Task #8478
openfirewall: reconsider built-in hooks for UDP protocols
Description
Most, if not all, UDP app-layer parsers in Suricata use a simple transaction state machine, where the state value of 1 indicates a tx direction is completed.
In firewall mode, the default 0 state is exposed as "<proto>:request_started" and "<proto>:response_started". However this is misleading, as the 0 state actually means nothing has been started. It is actually not a reachable state it seems, as for these protocols having a tx in a direction means the tx is complete in this direction.
So perhaps it is worth reconsidering this and skip the 0 state and simply only expose "<proto>:request_complete", or even a shorthand "<proto>:request".
Needs some thought and discussion, perhaps I'm overlooking some edge cases.
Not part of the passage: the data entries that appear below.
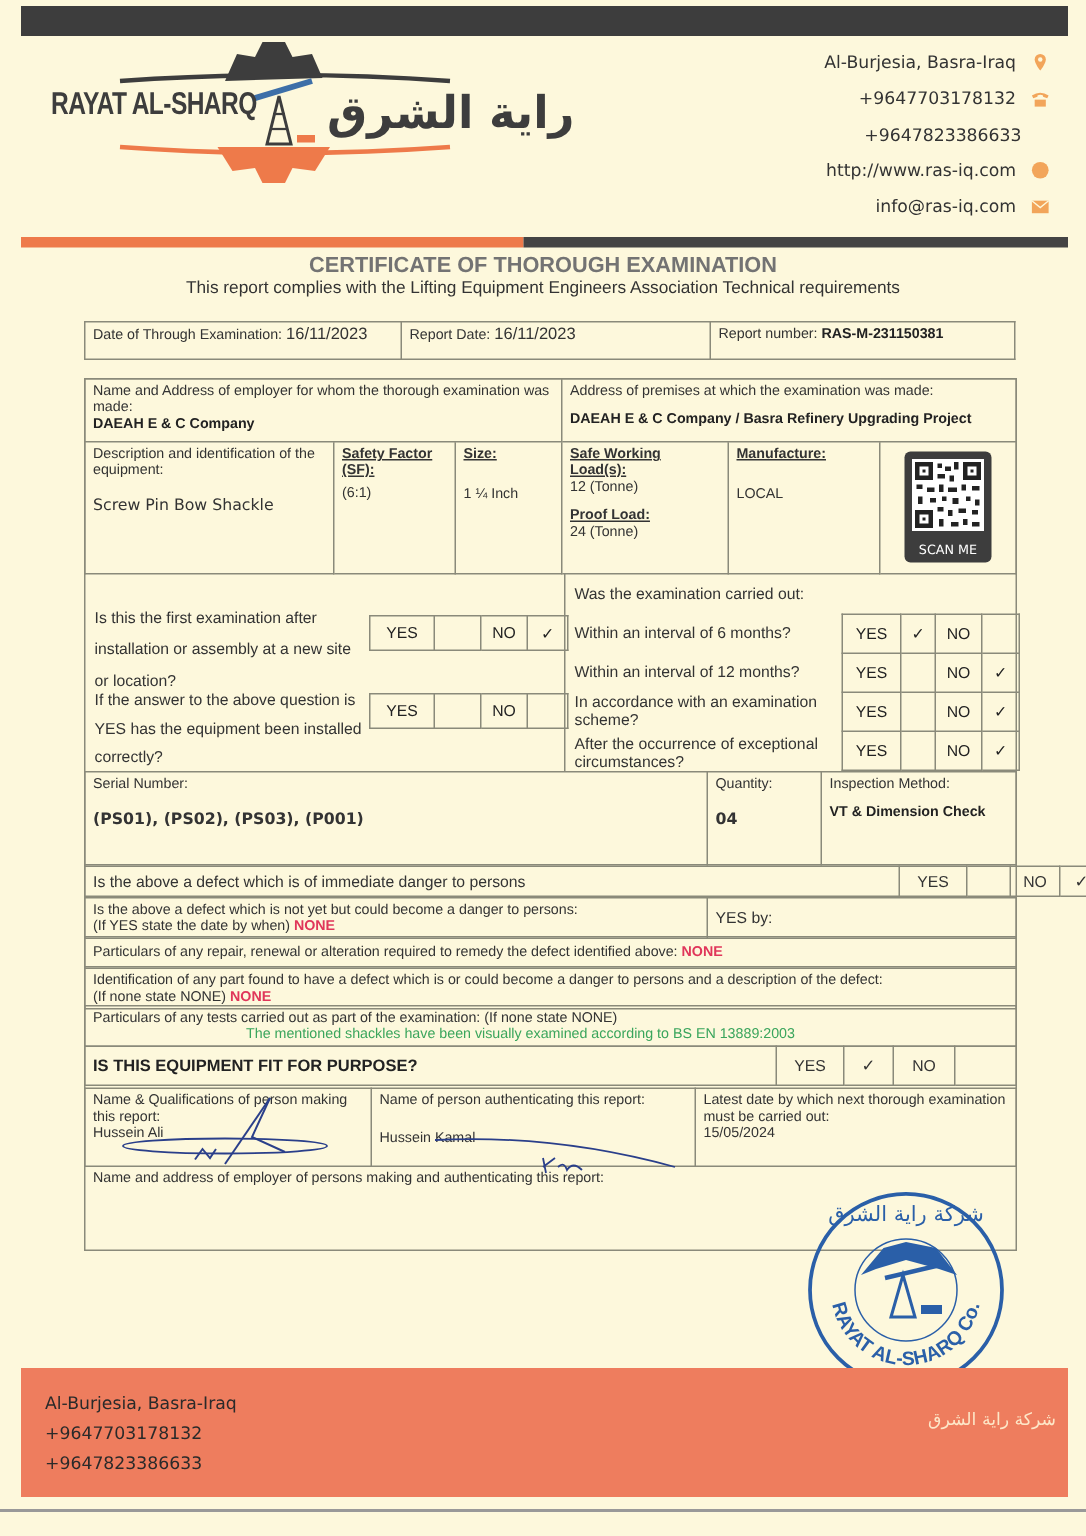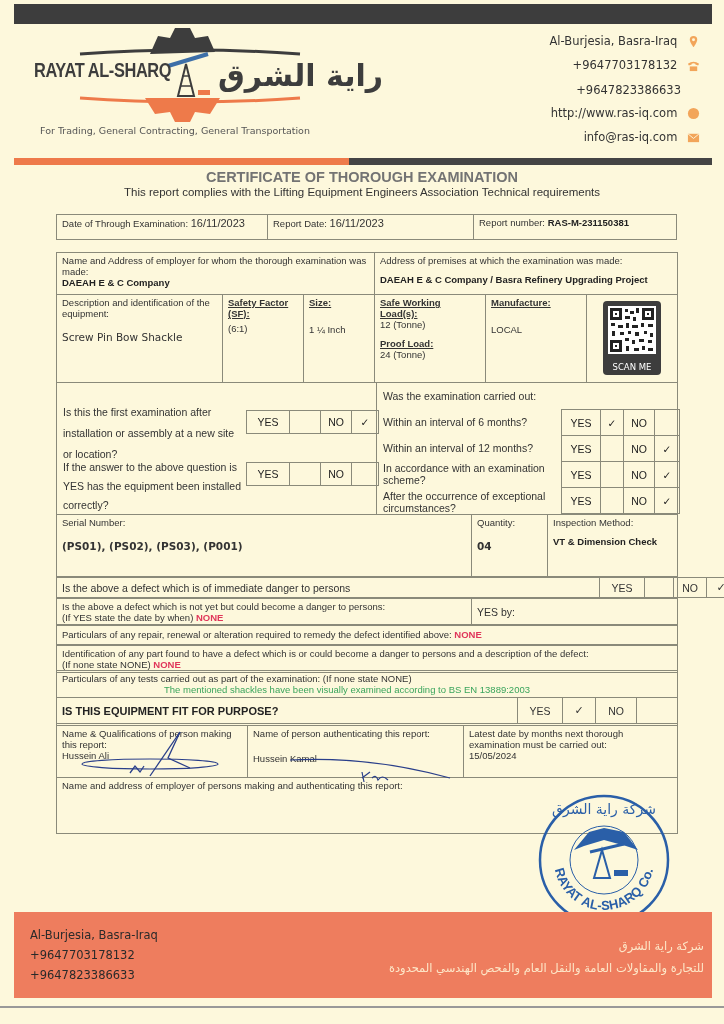"For Trading, General Contracting," div { html: <div>For Trading, General Contracting, General Transportation</div> -> none }
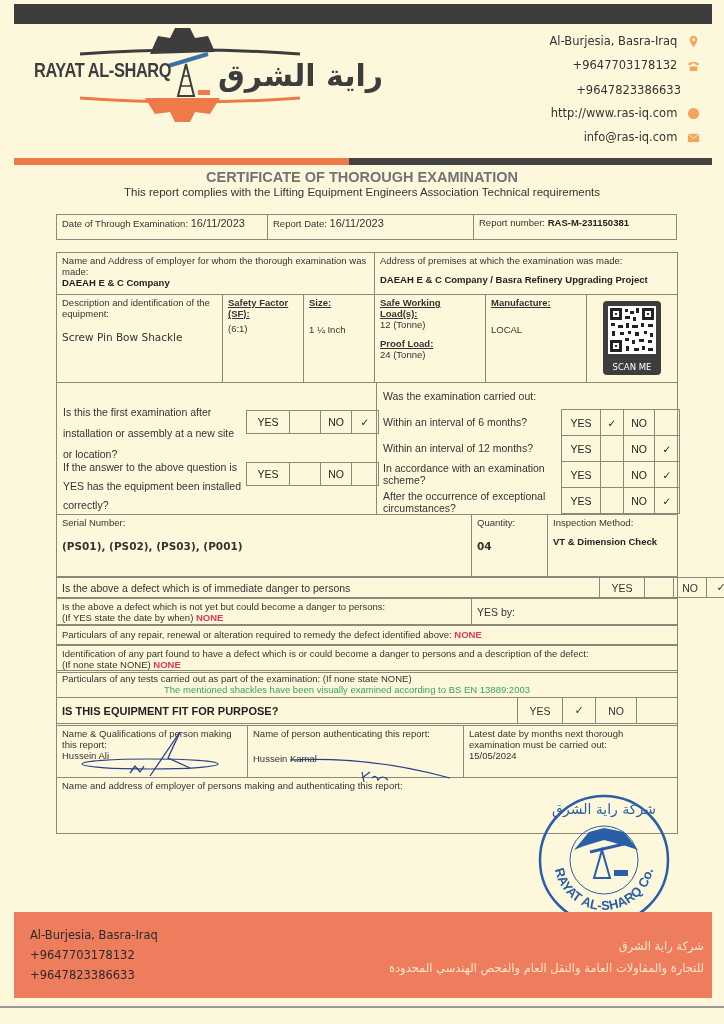"Latest date by months next" div { text: months -> which }
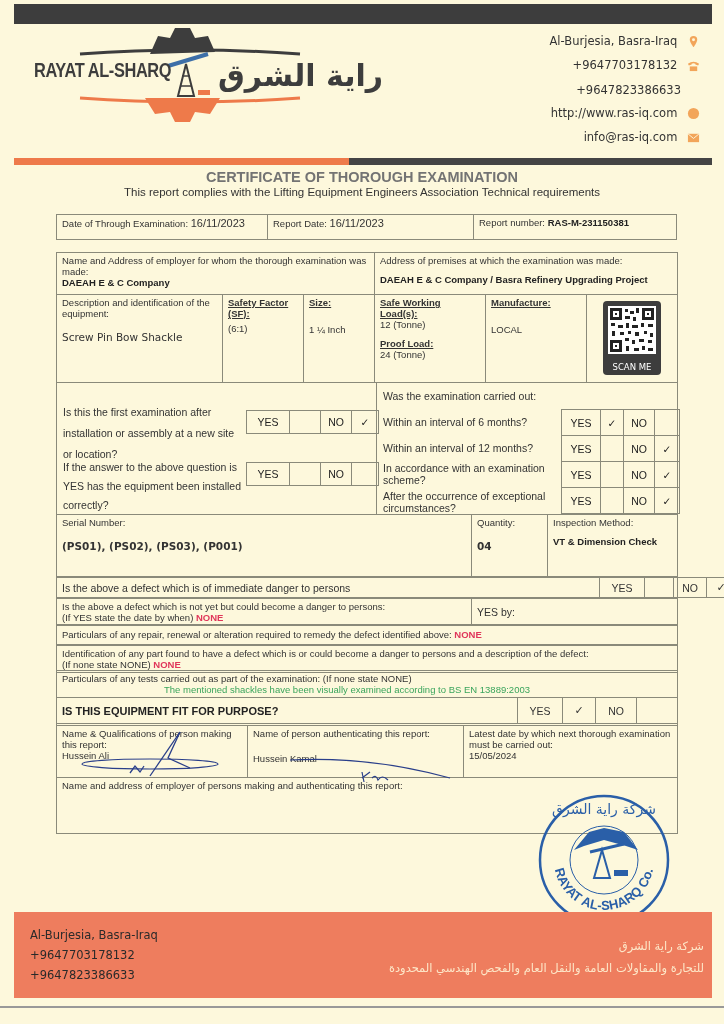"للتجارة والمقاولات العامة والنقل العام" div { html: <div>للتجارة والمقاولات العامة والنقل العام والفحص الهندسي المحدودة</div> -> none }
VJ Updated by Victor Julien 2 days ago
- Related to Optimization #8468: firewall: summarize warnings for missing hooks added
- Related to Feature #8395: firewall: support SNMP hook states for firewall rule evaluation added
- Related to Feature #8394: firewall: support NTP hook states for firewall rule evaluation added
VJ Updated by Victor Julien 2 days ago
I guess one complexity would be that if we're adding unique behavior for UDP, we'd have to come up with how to handle DNS. For TCP we'd need
dns:request_started - to match on partial data
dns:request_complete - to match complete dns request
While for UDP, just
dns:request_complete?
JI Updated by Jason Ish about 10 hours ago
Note that NFS can be done over UDP and would be more stateful than NTP, DNS. QUIC as well.
VJ Updated by Victor Julien about 10 hours ago
Yeah, needs more review. Perhaps for the protocols that have the simplest state machines, we just set the <proto>:request_started hook to a default accep:hook action.